A pia da cozinha está limpa e organizada, a mesa de jantar posta, esperando os moradores da casa chegarem do trabalho. Quem realizou as tarefas não foi um dos membros da família ou um funcionário doméstico, mas um robô. Esse sonho, que já vem de algumas décadas, pelo menos nas obras de ficção científica, ganhou um novo componente na última semana com um anúncio feito por pesquisadores do Massachusetts Institute of Technology, o MIT. Não só os robôs do futuro terão a habilidade de realizar tarefas sofisticadas, como as que são exigidas nos cuidados do lar, como aprenderão a fazê-las observando os humanos, sem que seja necessária uma programação específica para cada caso.

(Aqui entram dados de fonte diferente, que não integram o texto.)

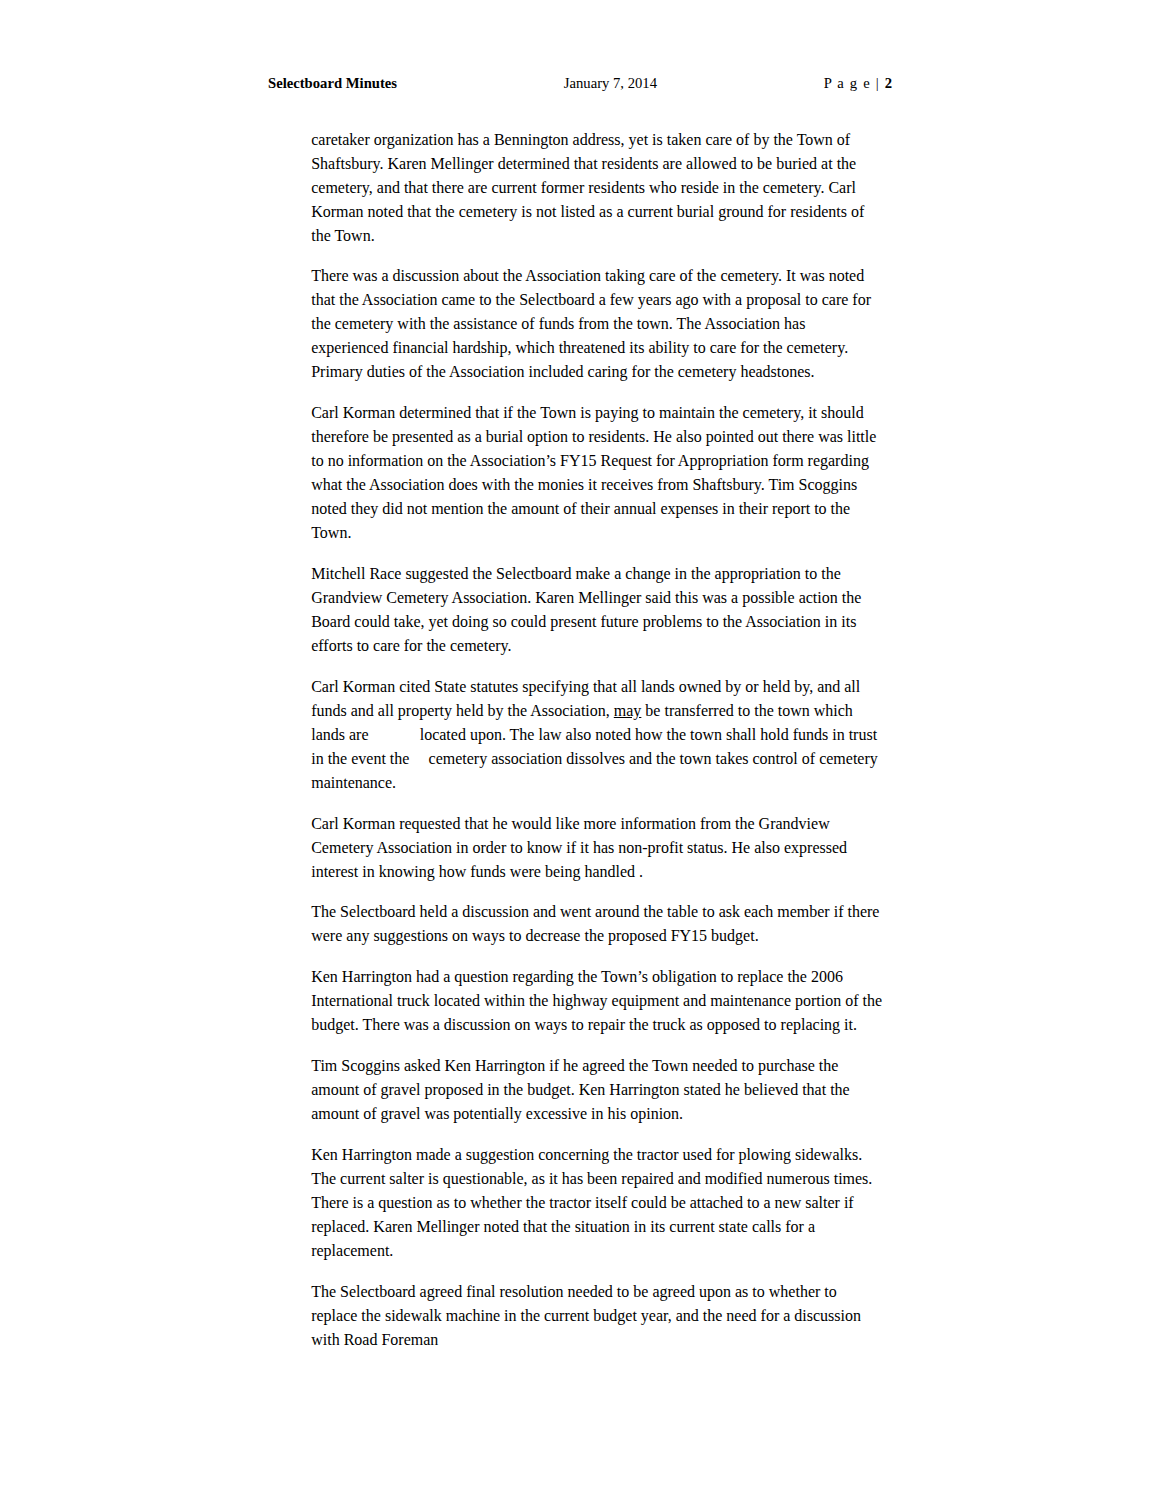Selectboard Minutes
January 7, 2014
P a g e | 2
caretaker organization has a Bennington address, yet is taken care of by the Town of Shaftsbury. Karen Mellinger determined that residents are allowed to be buried at the cemetery, and that there are current former residents who reside in the cemetery. Carl Korman noted that the cemetery is not listed as a current burial ground for residents of the Town.
There was a discussion about the Association taking care of the cemetery. It was noted that the Association came to the Selectboard a few years ago with a proposal to care for the cemetery with the assistance of funds from the town. The Association has experienced financial hardship, which threatened its ability to care for the cemetery. Primary duties of the Association included caring for the cemetery headstones.
Carl Korman determined that if the Town is paying to maintain the cemetery, it should therefore be presented as a burial option to residents. He also pointed out there was little to no information on the Association’s FY15 Request for Appropriation form regarding what the Association does with the monies it receives from Shaftsbury. Tim Scoggins noted they did not mention the amount of their annual expenses in their report to the Town.
Mitchell Race suggested the Selectboard make a change in the appropriation to the Grandview Cemetery Association. Karen Mellinger said this was a possible action the Board could take, yet doing so could present future problems to the Association in its efforts to care for the cemetery.
Carl Korman cited State statutes specifying that all lands owned by or held by, and all funds and all property held by the Association, may be transferred to the town which lands are located upon. The law also noted how the town shall hold funds in trust in the event the cemetery association dissolves and the town takes control of cemetery maintenance.
Carl Korman requested that he would like more information from the Grandview Cemetery Association in order to know if it has non-profit status. He also expressed interest in knowing how funds were being handled .
The Selectboard held a discussion and went around the table to ask each member if there were any suggestions on ways to decrease the proposed FY15 budget.
Ken Harrington had a question regarding the Town’s obligation to replace the 2006 International truck located within the highway equipment and maintenance portion of the budget. There was a discussion on ways to repair the truck as opposed to replacing it.
Tim Scoggins asked Ken Harrington if he agreed the Town needed to purchase the amount of gravel proposed in the budget. Ken Harrington stated he believed that the amount of gravel was potentially excessive in his opinion.
Ken Harrington made a suggestion concerning the tractor used for plowing sidewalks. The current salter is questionable, as it has been repaired and modified numerous times. There is a question as to whether the tractor itself could be attached to a new salter if replaced. Karen Mellinger noted that the situation in its current state calls for a replacement.
The Selectboard agreed final resolution needed to be agreed upon as to whether to replace the sidewalk machine in the current budget year, and the need for a discussion with Road Foreman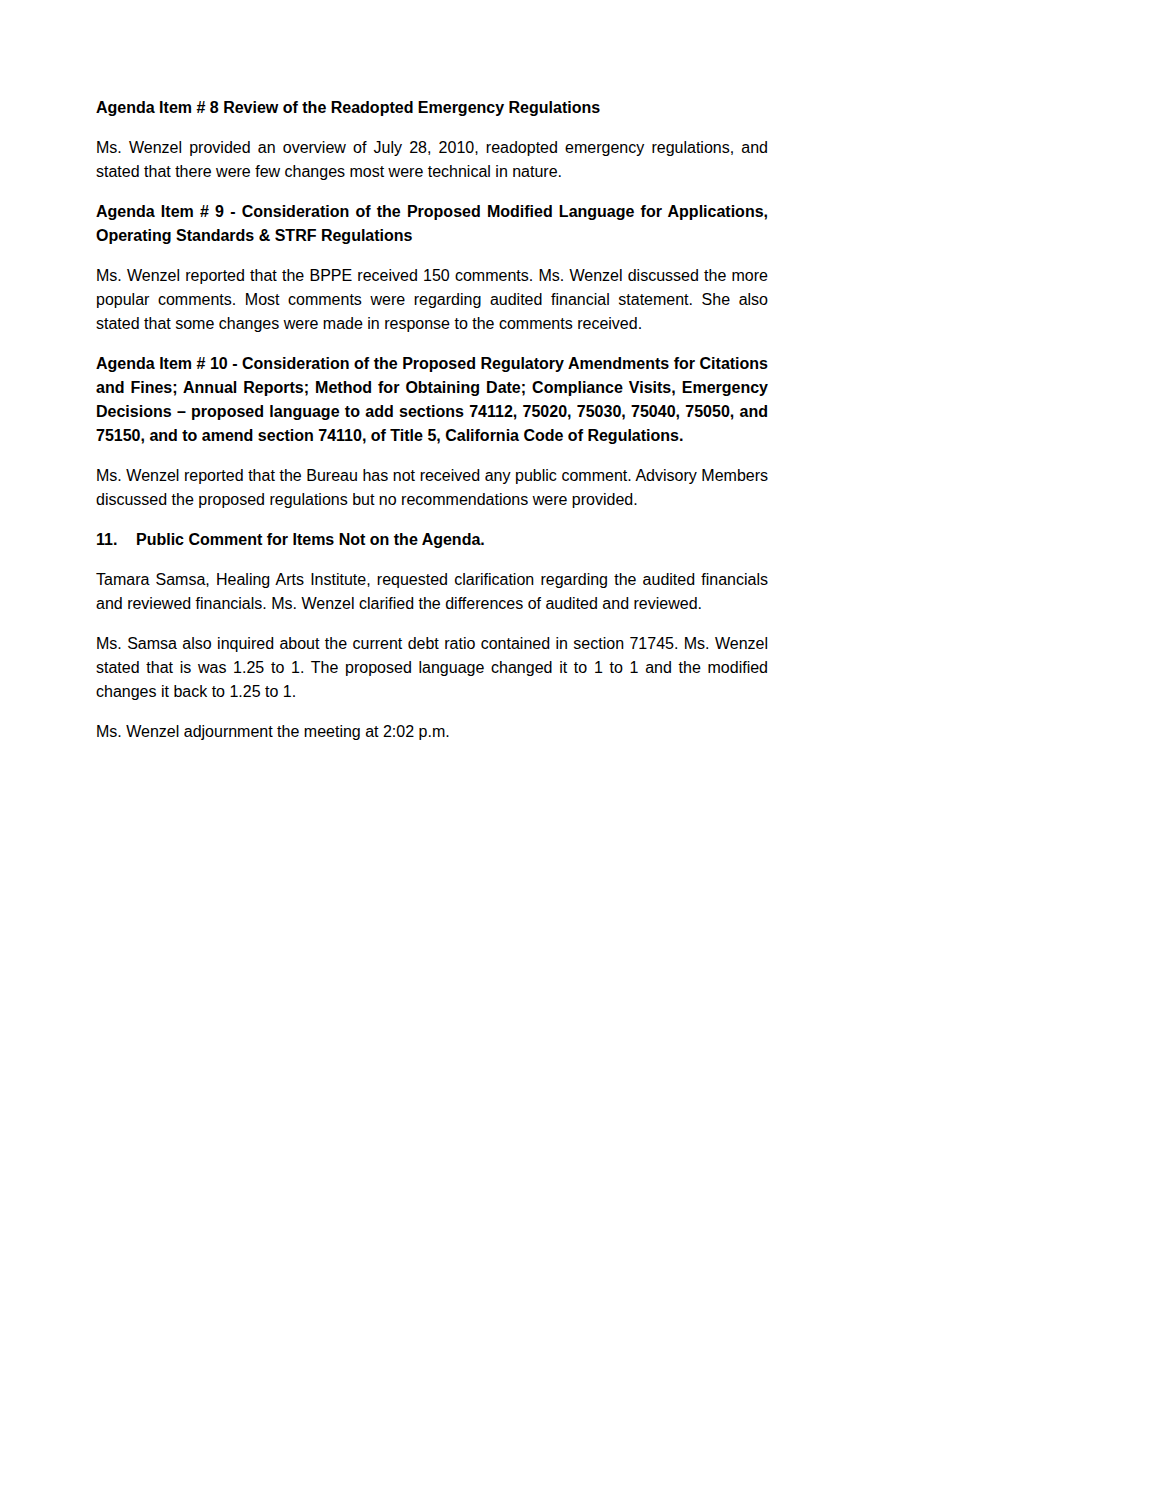Agenda Item # 8 Review of the Readopted Emergency Regulations
Ms. Wenzel provided an overview of July 28, 2010, readopted emergency regulations, and stated that there were few changes most were technical in nature.
Agenda Item # 9 - Consideration of the Proposed Modified Language for Applications, Operating Standards & STRF Regulations
Ms. Wenzel reported that the BPPE received 150 comments. Ms. Wenzel discussed the more popular comments. Most comments were regarding audited financial statement. She also stated that some changes were made in response to the comments received.
Agenda Item # 10 - Consideration of the Proposed Regulatory Amendments for Citations and Fines; Annual Reports; Method for Obtaining Date; Compliance Visits, Emergency Decisions – proposed language to add sections 74112, 75020, 75030, 75040, 75050, and 75150, and to amend section 74110, of Title 5, California Code of Regulations.
Ms. Wenzel reported that the Bureau has not received any public comment. Advisory Members discussed the proposed regulations but no recommendations were provided.
11. Public Comment for Items Not on the Agenda.
Tamara Samsa, Healing Arts Institute, requested clarification regarding the audited financials and reviewed financials. Ms. Wenzel clarified the differences of audited and reviewed.
Ms. Samsa also inquired about the current debt ratio contained in section 71745. Ms. Wenzel stated that is was 1.25 to 1. The proposed language changed it to 1 to 1 and the modified changes it back to 1.25 to 1.
Ms. Wenzel adjournment the meeting at 2:02 p.m.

O nome desse modelo de aprendizagem é “Sistema de Planejamento com Especificações Incertas”, e seu objetivo é dotar as máquinas da capacidade de avaliar simultaneamente muitos requisitos ambíguos, eventualmente contraditórios, e, mesmo com essas dificuldades, fazê-las tomar decisões com base na “crença” de que estão agindo da maneira mais adequada. Quando fica “em dúvida”, o robô acessa um banco de memória que o faz tomar o caminho mais adequado pela imitação daquilo que já era feito anteriormente

“Esse é um passo importante para termos em algum tempo uma inteligência artificial muito mais funcional, uma vez que um dos principais gargalos hoje está no fato de serem necessárias programações específicas e muito sofisticadas para cada tarefa”, diz o especialista em tecnologias disruptivas Arie Halpern. “Com essa novidade, a programação pode se tornar algo muito mais intuitivo, e abrir um enorme campo para usuários comuns passarem tarefas novas para as máquinas”, completa.

 

Arrumando a mesa

Os pesquisadores fizeram testes com informações sobre oito objetos: caneca, copo, colher, garfo, faca, prato de jantar, prato de sobremesa e tigela. Um braço robótico primeiro observou demonstrações humanas pré-selecionadas, e depois foi colocado para arrumar a mesa, mesmo tendo de lidar com os itens embaralhados ou ocultos propositadamente. Seguindo o modelo de observação, o sistema obteve sucesso onde os mais sofisticados sistemas inteligentes já desenvolvidos falhariam.